• _EXCERPTED TEXT_
Following the recommendations by Hair et al. (2010), for a model
with more than 30 observed variables and a group size less than 250,
goodness of fit is demonstrated by a significant [chi square] p-value,
CFI and TFI above .92, and RMSEA less than .08. Internal consistencies
of the nine factors were assessed with composite reliability scores (CR)
while average variance extracted (AVE) values were used to assess
evidence of convergent validity between latent variables (Hair et al.,
2011; Fornell & Larcker, 1981). For descriptive purposes, summary
statistics were calculated for the individual MOMS items and the nine
motivational factors. Finally, to further compare the group differences
between traditional and non-traditional events, a one-way multivariate
analysis of variance (MANOVA) was conducted via SPSS 22.0 to examine the
potential differences between each of the motivation factors based on
event type (i.e., traditional and non-traditional).
Results
A total of 408 participants responded to the pre-event
questionnaire from both event types, which exceeded the recommendations
of Muthen, du Toit, and Spisic (1997) and Flora and Curran (2004) for
the WLSMV estimation procedure. Responses from the divided sample based
on event type consisted of non-traditional (n=275) and traditional
(n=133) event participants. The total sample was 35.2% male and 64.8%
female. The traditional event subsample was comprised of 63.5% females
and 36.5% males, whereas the non-traditional event subsample was
comprised of 65.4% females and 34.6% males. The highest-rated single
item for the traditional sample was "to push myself beyond my
current limits" (M=5.90, SD=1.47) and the lowest-rated single item
was "to get a faster time than my friends" (M=2.26, SD=1.70).

• _GIVEN INFORMATION_
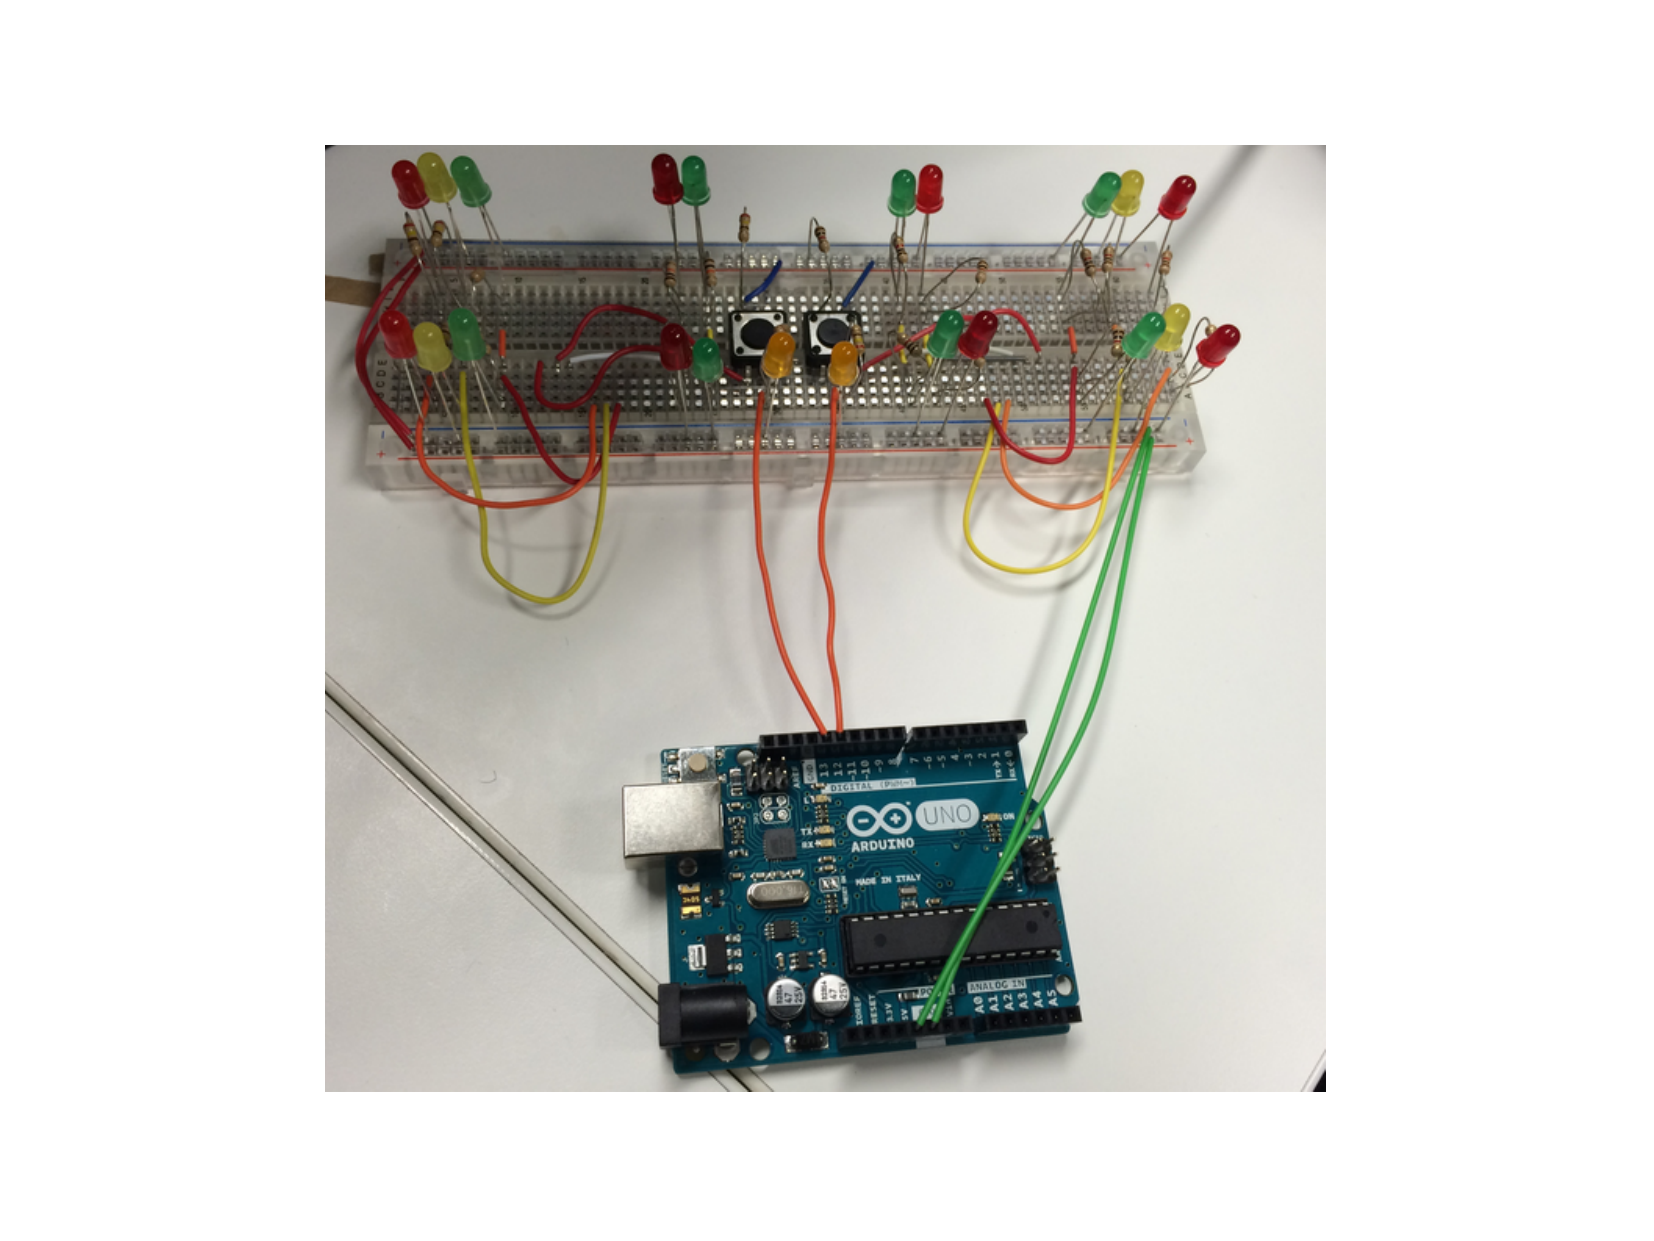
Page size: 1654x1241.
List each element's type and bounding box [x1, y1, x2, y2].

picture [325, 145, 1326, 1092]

• _WHAT THIS TASK INVOLVES_
Reproduce the methods-and-results passage on motivation factors at traditional and non-traditional events in full, word for word.

• _TASK RESPONSE_
Following the recommendations by Hair et al. (2010), for a model
with more than 30 observed variables and a group size less than 250,
goodness of fit is demonstrated by a significant [chi square] p-value,
CFI and TFI above .92, and RMSEA less than .08. Internal consistencies
of the nine factors were assessed with composite reliability scores (CR)
while average variance extracted (AVE) values were used to assess
evidence of convergent validity between latent variables (Hair et al.,
2011; Fornell & Larcker, 1981). For descriptive purposes, summary
statistics were calculated for the individual MOMS items and the nine
motivational factors. Finally, to further compare the group differences
between traditional and non-traditional events, a one-way multivariate
analysis of variance (MANOVA) was conducted via SPSS 22.0 to examine the
potential differences between each of the motivation factors based on
event type (i.e., traditional and non-traditional).
Results
A total of 408 participants responded to the pre-event
questionnaire from both event types, which exceeded the recommendations
of Muthen, du Toit, and Spisic (1997) and Flora and Curran (2004) for
the WLSMV estimation procedure. Responses from the divided sample based
on event type consisted of non-traditional (n=275) and traditional
(n=133) event participants. The total sample was 35.2% male and 64.8%
female. The traditional event subsample was comprised of 63.5% females
and 36.5% males, whereas the non-traditional event subsample was
comprised of 65.4% females and 34.6% males. The highest-rated single
item for the traditional sample was "to push myself beyond my
current limits" (M=5.90, SD=1.47) and the lowest-rated single item
was "to get a faster time than my friends" (M=2.26, SD=1.70).